__SUPPLIED MATERIAL__.
|---|
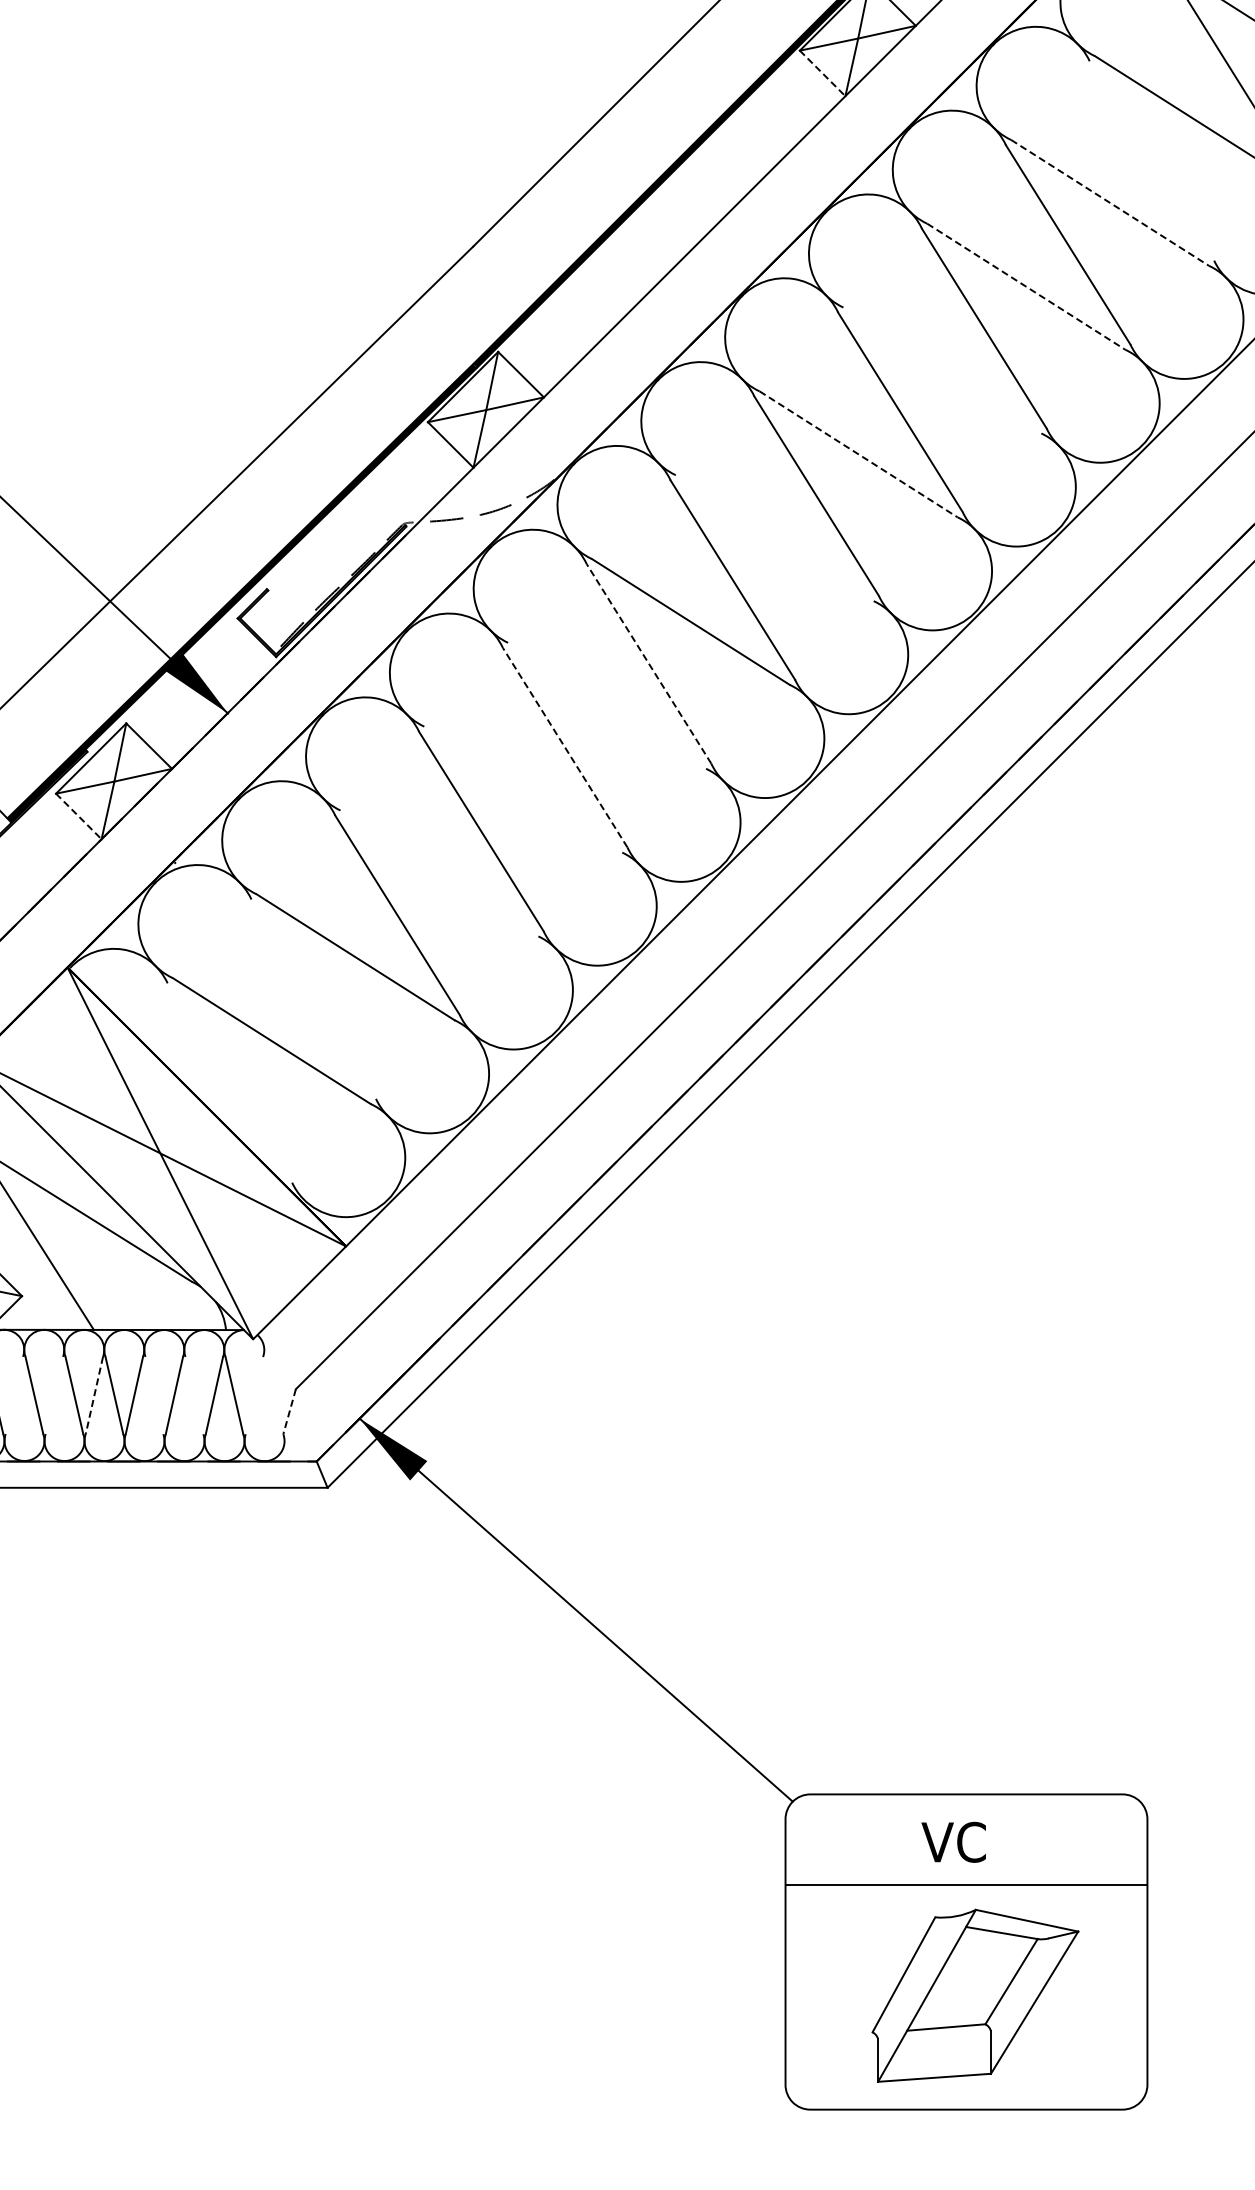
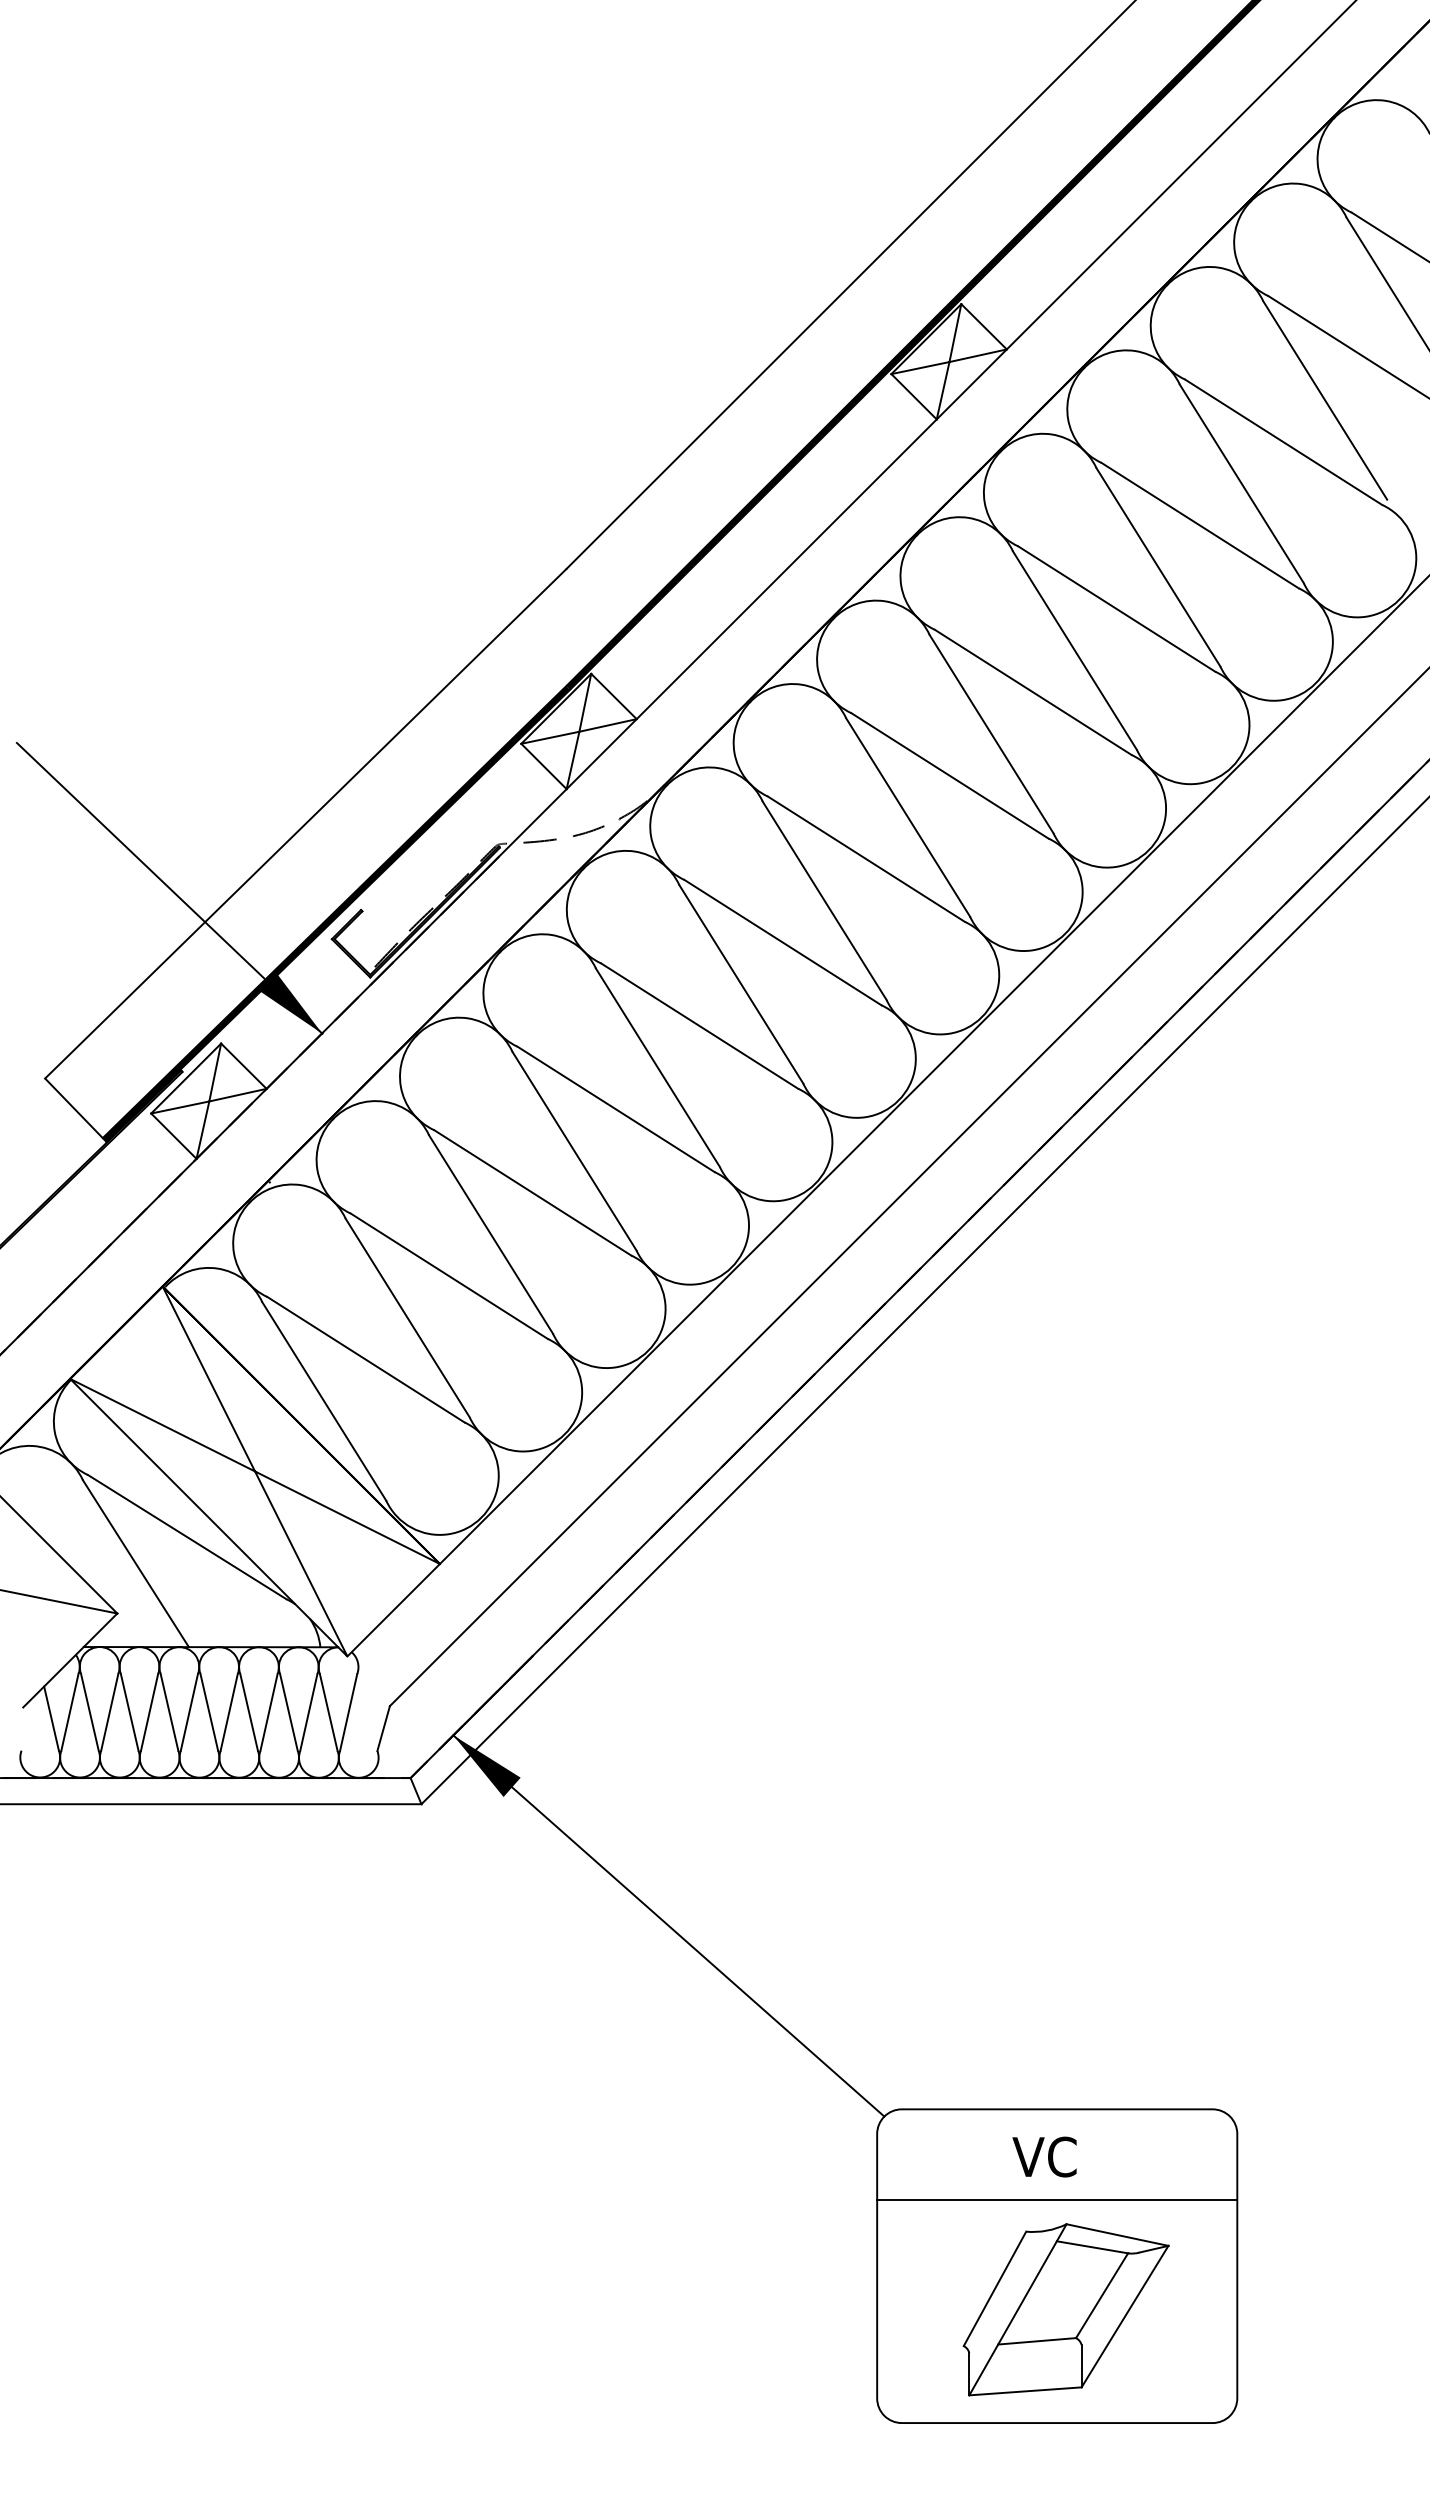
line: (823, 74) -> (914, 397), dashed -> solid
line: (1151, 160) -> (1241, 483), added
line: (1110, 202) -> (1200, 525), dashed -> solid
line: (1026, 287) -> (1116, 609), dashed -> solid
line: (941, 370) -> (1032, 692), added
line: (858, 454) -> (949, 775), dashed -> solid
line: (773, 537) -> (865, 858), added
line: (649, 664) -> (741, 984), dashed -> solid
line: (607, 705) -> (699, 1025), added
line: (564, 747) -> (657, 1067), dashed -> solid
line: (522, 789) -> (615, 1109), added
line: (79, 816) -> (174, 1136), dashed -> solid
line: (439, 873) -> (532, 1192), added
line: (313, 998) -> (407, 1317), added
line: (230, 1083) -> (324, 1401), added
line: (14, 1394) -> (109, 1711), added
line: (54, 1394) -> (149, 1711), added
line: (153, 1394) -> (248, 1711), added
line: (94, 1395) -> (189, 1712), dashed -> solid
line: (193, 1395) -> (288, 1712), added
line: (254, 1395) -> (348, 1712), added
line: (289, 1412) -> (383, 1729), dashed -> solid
|---|
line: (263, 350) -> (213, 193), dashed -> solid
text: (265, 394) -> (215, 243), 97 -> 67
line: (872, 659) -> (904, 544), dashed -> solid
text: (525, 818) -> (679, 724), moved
|---|
__WORK REQUEST__. An answer is complete only when it holds every line above containing the string "text".

__SOLUTION FOR THIS EXERCISE__.
text: (265, 394) -> (215, 243), 97 -> 67
text: (525, 818) -> (679, 724), moved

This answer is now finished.